Your instructions —
A faithful copy of the entries is needed, one that leaves out the pictures.

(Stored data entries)
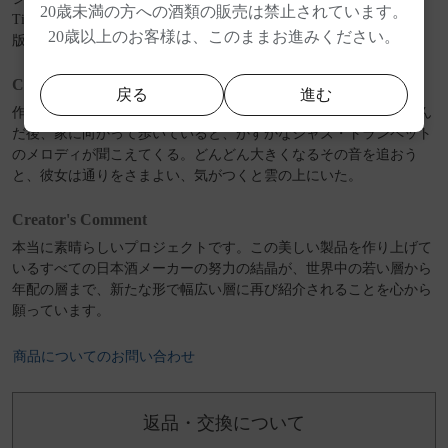
20歳未満の方への酒類の販売は禁止されています。
Times, WePresent by WeTransfer, Kiblind Magazine などの国際的な出
20歳以上のお客様は、このままお進みください。
版物の編集にも携わる。
Concept
戻る
進む
作品のタイトルは『雲の向こう』。ある女性が地元の居酒屋で飲ん
だ後、家に向かって歩いていると、かすかなジャズ・トランペット
のメロディが聞こえてくる。どんどん大きくなるその音を追おう
と、彼女は通りをさまよい、気がつくと雲の上にいた。
Creator's Comment
本当に素晴らしいプロジェクトです。この美しい製品を作り上げて
いるすべての日本酒メーカーの努力の結晶が、世界中の若い層から
年配の層まで、新たな形で幅広い層に再び紹介されることを心から
願っています。
商品についてのお問い合わせ
返品・交換について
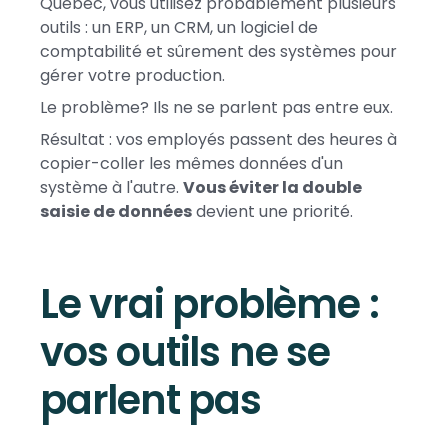
Québec, vous utilisez probablement plusieurs
outils : un ERP, un CRM, un logiciel de
comptabilité et sûrement des systèmes pour
gérer votre production.
Le problème? Ils ne se parlent pas entre eux.
Résultat : vos employés passent des heures à
copier-coller les mêmes données d'un
système à l'autre.
Vous éviter la double
saisie de données
devient une priorité.
Le vrai problème :
vos outils ne se
parlent pas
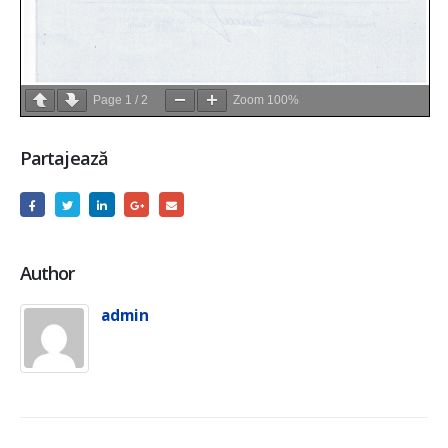
Page
1
/
2
Zoom
100%
Partajează
Author
admin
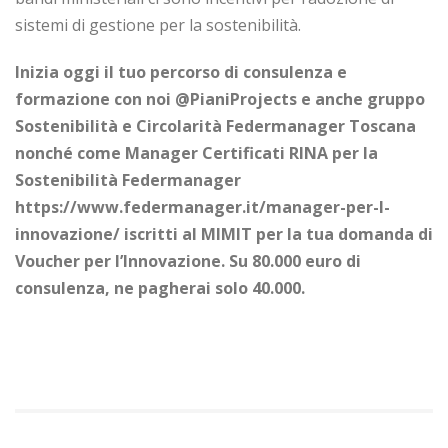
sistemi di gestione per la sostenibilità.
Inizia oggi il tuo percorso di consulenza e
formazione con noi @PianiProjects e anche gruppo
Sostenibilità e Circolarità Federmanager Toscana
nonché come Manager Certificati RINA per la
Sostenibilità Federmanager
https://www.federmanager.it/manager-per-l-
innovazione/ iscritti al MIMIT per la tua domanda di
Voucher per l’Innovazione. Su 80.000 euro di
consulenza, ne pagherai solo 40.000.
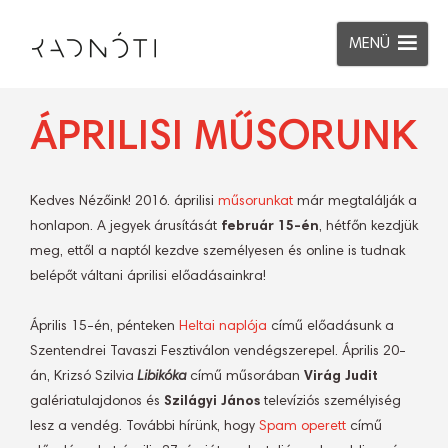
MENÜ
ÁPRILISI MŰSORUNK
Kedves Nézőink! 2016. áprilisi
műsorunkat
már megtalálják a
honlapon. A jegyek árusítását
február 15-én
, hétfőn kezdjük
meg, ettől a naptól kezdve személyesen és online is tudnak
belépőt váltani áprilisi előadásainkra!
Április 15-én, pénteken
Heltai naplója
című előadásunk a
Szentendrei Tavaszi Fesztiválon vendégszerepel. Április 20-
án, Krizsó Szilvia
Libikóka
című műsorában
Virág Judit
galériatulajdonos és
Szilágyi János
televíziós személyiség
lesz a vendég. További hírünk, hogy
Spam operett
című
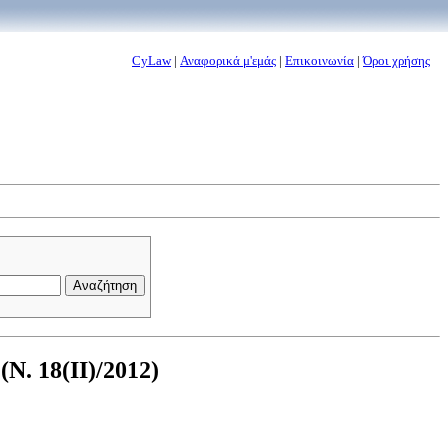
CyLaw
|
Αναφορικά μ'εμάς
|
Επικοινωνία
|
Όροι χρήσης
Ν. 18(II)/2012)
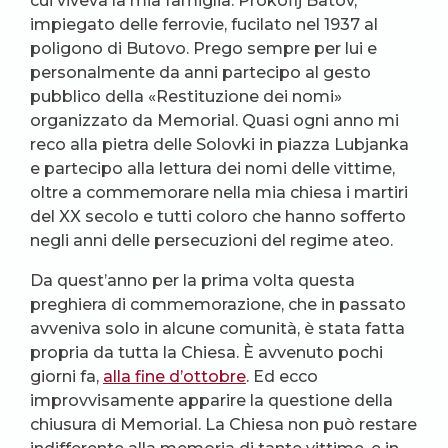
cui viveva la mia famiglia: Prokofij Batov,
impiegato delle ferrovie, fucilato nel 1937 al
poligono di Butovo. Prego sempre per lui e
personalmente da anni partecipo al gesto
pubblico della «Restituzione dei nomi»
organizzato da Memorial. Quasi ogni anno mi
reco alla pietra delle Solovki in piazza Lubjanka
e partecipo alla lettura dei nomi delle vittime,
oltre a commemorare nella mia chiesa i martiri
del XX secolo e tutti coloro che hanno sofferto
negli anni delle persecuzioni del regime ateo.
Da quest’anno per la prima volta questa
preghiera di commemorazione, che in passato
avveniva solo in alcune comunità, è stata fatta
propria da tutta la Chiesa. È avvenuto pochi
giorni fa,
alla fine d’ottobre
. Ed ecco
improvvisamente apparire la questione della
chiusura di Memorial. La Chiesa non può restare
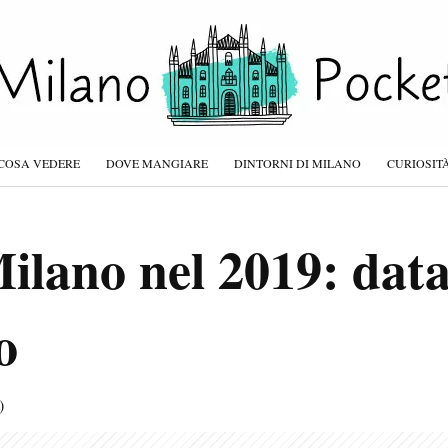
COSA VEDERE
DOVE MANGIARE
DINTORNI DI MILANO
CURIOSIT
lano nel 2019: data 
o
)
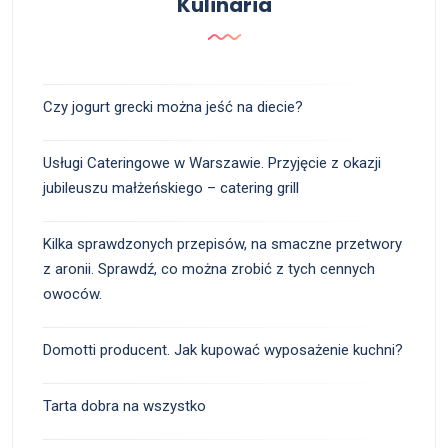
Kulinaria
Czy jogurt grecki można jeść na diecie?
Usługi Cateringowe w Warszawie. Przyjęcie z okazji
jubileuszu małżeńskiego – catering grill
Kilka sprawdzonych przepisów, na smaczne przetwory
z aronii. Sprawdź, co można zrobić z tych cennych
owoców.
Domotti producent. Jak kupować wyposażenie kuchni?
Tarta dobra na wszystko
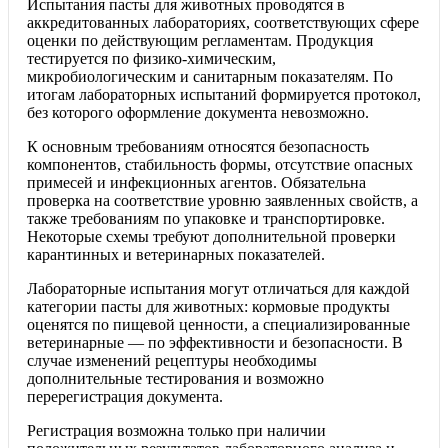
Испытания пасты для животных проводятся в
аккредитованных лабораториях, соответствующих сфере
оценки по действующим регламентам. Продукция
тестируется по физико-химическим,
микробиологическим и санитарным показателям. По
итогам лабораторных испытаний формируется протокол,
без которого оформление документа невозможно.
К основным требованиям относятся безопасность
компонентов, стабильность формы, отсутствие опасных
примесей и инфекционных агентов. Обязательна
проверка на соответствие уровню заявленных свойств, а
также требованиям по упаковке и транспортировке.
Некоторые схемы требуют дополнительной проверки
карантинных и ветеринарных показателей.
Лабораторные испытания могут отличаться для каждой
категории пасты для животных: кормовые продукты
оценятся по пищевой ценности, а специализированные
ветеринарные — по эффективности и безопасности. В
случае изменений рецептуры необходимы
дополнительные тестирования и возможно
перерегистрация документа.
Регистрация возможна только при наличии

Output of the exercise —
20歳未満の方への酒類の販売は禁止されています。
Times, WePresent by WeTransfer, Kiblind Magazine などの国際的な出
20歳以上のお客様は、このままお進みください。
版物の編集にも携わる。
Concept
戻る
進む
作品のタイトルは『雲の向こう』。ある女性が地元の居酒屋で飲ん
だ後、家に向かって歩いていると、かすかなジャズ・トランペット
のメロディが聞こえてくる。どんどん大きくなるその音を追おう
と、彼女は通りをさまよい、気がつくと雲の上にいた。
Creator's Comment
本当に素晴らしいプロジェクトです。この美しい製品を作り上げて
いるすべての日本酒メーカーの努力の結晶が、世界中の若い層から
年配の層まで、新たな形で幅広い層に再び紹介されることを心から
願っています。
商品についてのお問い合わせ
返品・交換について
Québec, vous utilisez probablement plusieurs
outils : un ERP, un CRM, un logiciel de
comptabilité et sûrement des systèmes pour
gérer votre production.
Le problème? Ils ne se parlent pas entre eux.
Résultat : vos employés passent des heures à
copier-coller les mêmes données d'un
système à l'autre.
Vous éviter la double
saisie de données
devient une priorité.
Le vrai problème :
vos outils ne se
parlent pas
Page
1
/
2
Zoom
100%
Partajează
Author
admin
sistemi di gestione per la sostenibilità.
Inizia oggi il tuo percorso di consulenza e
formazione con noi @PianiProjects e anche gruppo
Sostenibilità e Circolarità Federmanager Toscana
nonché come Manager Certificati RINA per la
Sostenibilità Federmanager
https://www.federmanager.it/manager-per-l-
innovazione/ iscritti al MIMIT per la tua domanda di
Voucher per l’Innovazione. Su 80.000 euro di
consulenza, ne pagherai solo 40.000.
MENÜ
ÁPRILISI MŰSORUNK
Kedves Nézőink! 2016. áprilisi
műsorunkat
már megtalálják a
honlapon. A jegyek árusítását
február 15-én
, hétfőn kezdjük
meg, ettől a naptól kezdve személyesen és online is tudnak
belépőt váltani áprilisi előadásainkra!
Április 15-én, pénteken
Heltai naplója
című előadásunk a
Szentendrei Tavaszi Fesztiválon vendégszerepel. Április 20-
án, Krizsó Szilvia
Libikóka
című műsorában
Virág Judit
galériatulajdonos és
Szilágyi János
televíziós személyiség
lesz a vendég. További hírünk, hogy
Spam operett
című
CyLaw
|
Αναφορικά μ'εμάς
|
Επικοινωνία
|
Όροι χρήσης
Ν. 18(II)/2012)
cui viveva la mia famiglia: Prokofij Batov,
impiegato delle ferrovie, fucilato nel 1937 al
poligono di Butovo. Prego sempre per lui e
personalmente da anni partecipo al gesto
pubblico della «Restituzione dei nomi»
organizzato da Memorial. Quasi ogni anno mi
reco alla pietra delle Solovki in piazza Lubjanka
e partecipo alla lettura dei nomi delle vittime,
oltre a commemorare nella mia chiesa i martiri
del XX secolo e tutti coloro che hanno sofferto
negli anni delle persecuzioni del regime ateo.
Da quest’anno per la prima volta questa
preghiera di commemorazione, che in passato
avveniva solo in alcune comunità, è stata fatta
propria da tutta la Chiesa. È avvenuto pochi
giorni fa,
alla fine d’ottobre
. Ed ecco
improvvisamente apparire la questione della
chiusura di Memorial. La Chiesa non può restare
COSA VEDERE
DOVE MANGIARE
DINTORNI DI MILANO
CURIOSIT
lano nel 2019: data 
o
)
Kulinaria
Czy jogurt grecki można jeść na diecie?
Usługi Cateringowe w Warszawie. Przyjęcie z okazji
jubileuszu małżeńskiego – catering grill
Kilka sprawdzonych przepisów, na smaczne przetwory
z aronii. Sprawdź, co można zrobić z tych cennych
owoców.
Domotti producent. Jak kupować wyposażenie kuchni?
Tarta dobra na wszystko
Испытания пасты для животных проводятся в
аккредитованных лабораториях, соответствующих сфере
оценки по действующим регламентам. Продукция
тестируется по физико-химическим,
микробиологическим и санитарным показателям. По
итогам лабораторных испытаний формируется протокол,
без которого оформление документа невозможно.
К основным требованиям относятся безопасность
компонентов, стабильность формы, отсутствие опасных
примесей и инфекционных агентов. Обязательна
проверка на соответствие уровню заявленных свойств, а
также требованиям по упаковке и транспортировке.
Некоторые схемы требуют дополнительной проверки
карантинных и ветеринарных показателей.
Лабораторные испытания могут отличаться для каждой
категории пасты для животных: кормовые продукты
оценятся по пищевой ценности, а специализированные
ветеринарные — по эффективности и безопасности. В
случае изменений рецептуры необходимы
дополнительные тестирования и возможно
перерегистрация документа.
Регистрация возможна только при наличии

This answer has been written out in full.